Те "застывшие отношения", которые "перманентная революция" разрушает, есть результаты эффективного отбора, который "автоматически" производит рынок, отделяя их от других отношений, не только консервируемых, но и культивируемых им. Ясно, что ни одна революция не могла дать "абсолютный" разрыв с прошлым, что максимум революционного радикализма может состоять лишь в частичной реконфигурации того, что унаследовано от "старого порядка" и чему придаются новые смыслы. Тем не менее между такими революциями и буржуазной "перманентной революцией" есть огромная разница. Первые все же производят реконфигурацию "старого порядка", меняя его "операционный принцип", политико-правовой, но также – в случае социальных революций – и политико-экономический. Вторая же наращивает эффективность такого "принципа" и распространяет его действие на те сферы и отношения, которые до того были вне его досягаемости. Первые есть альтернатива статус-кво. Вторая есть упразднение альтернативы, зрелым выражением чего является нынешняя глобально-капиталистическая идеология TINA (There Is No Alternative). TINA и есть, говоря языком Маркузе, "герметизация дискурса и поступка", подавление будущего и торжество "одномерного" общества.
Так как же ответить на поставленный вопрос о том, является ли революция атрибутом Современности?
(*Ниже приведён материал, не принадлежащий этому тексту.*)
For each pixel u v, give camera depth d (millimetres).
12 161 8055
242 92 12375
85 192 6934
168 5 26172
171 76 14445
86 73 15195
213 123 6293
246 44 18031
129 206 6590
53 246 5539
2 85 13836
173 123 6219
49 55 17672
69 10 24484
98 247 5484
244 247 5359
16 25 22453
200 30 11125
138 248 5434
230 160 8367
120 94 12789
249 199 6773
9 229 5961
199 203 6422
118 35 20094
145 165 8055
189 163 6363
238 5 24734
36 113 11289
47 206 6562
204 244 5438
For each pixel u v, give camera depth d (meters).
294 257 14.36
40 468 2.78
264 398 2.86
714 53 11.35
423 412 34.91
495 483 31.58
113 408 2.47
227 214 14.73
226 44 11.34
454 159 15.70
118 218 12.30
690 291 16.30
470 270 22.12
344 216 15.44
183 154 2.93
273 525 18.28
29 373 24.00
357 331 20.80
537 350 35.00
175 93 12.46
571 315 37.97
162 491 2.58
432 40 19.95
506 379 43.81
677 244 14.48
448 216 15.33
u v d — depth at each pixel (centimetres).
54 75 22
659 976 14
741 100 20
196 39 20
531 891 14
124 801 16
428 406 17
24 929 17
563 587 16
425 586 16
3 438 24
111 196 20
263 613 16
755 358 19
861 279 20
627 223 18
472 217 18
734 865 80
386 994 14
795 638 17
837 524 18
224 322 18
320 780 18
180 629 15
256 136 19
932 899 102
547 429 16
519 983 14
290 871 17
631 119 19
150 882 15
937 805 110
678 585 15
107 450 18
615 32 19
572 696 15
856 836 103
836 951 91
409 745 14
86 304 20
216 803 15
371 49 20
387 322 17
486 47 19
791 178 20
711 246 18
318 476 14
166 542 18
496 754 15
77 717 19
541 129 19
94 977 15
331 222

Даже в буржуазной "перманентной революции" событийная революция присутствует как симптоматика – во фрейдистском смысле – забытого и вытесненного. Назвать новый крем для лица "революцией в косметике" считается удачным (и стандартным для рекламного бизнеса) ходом. В известном смысле вся буржуазная Современность – а не только ее пролог! – есть история "революций": научно-технической, индустриальной, постиндустриальной, сексуальной, художественной и т. д. От такого множества "революций", конечно, и получается бляхеровская "блуждающая метафора", но в плане симптоматики в высшей мере примечательно то, что все эти разнородные явления легитимируются посредством их ассоциирования с революцией. Это верно даже для тех из них, которые имеют прямо антиреволюционный эффект подчинения вместо освобождения. Пример тому – "индустриальная революция", заменившая "формальное" подчинение труда капиталу "реальным".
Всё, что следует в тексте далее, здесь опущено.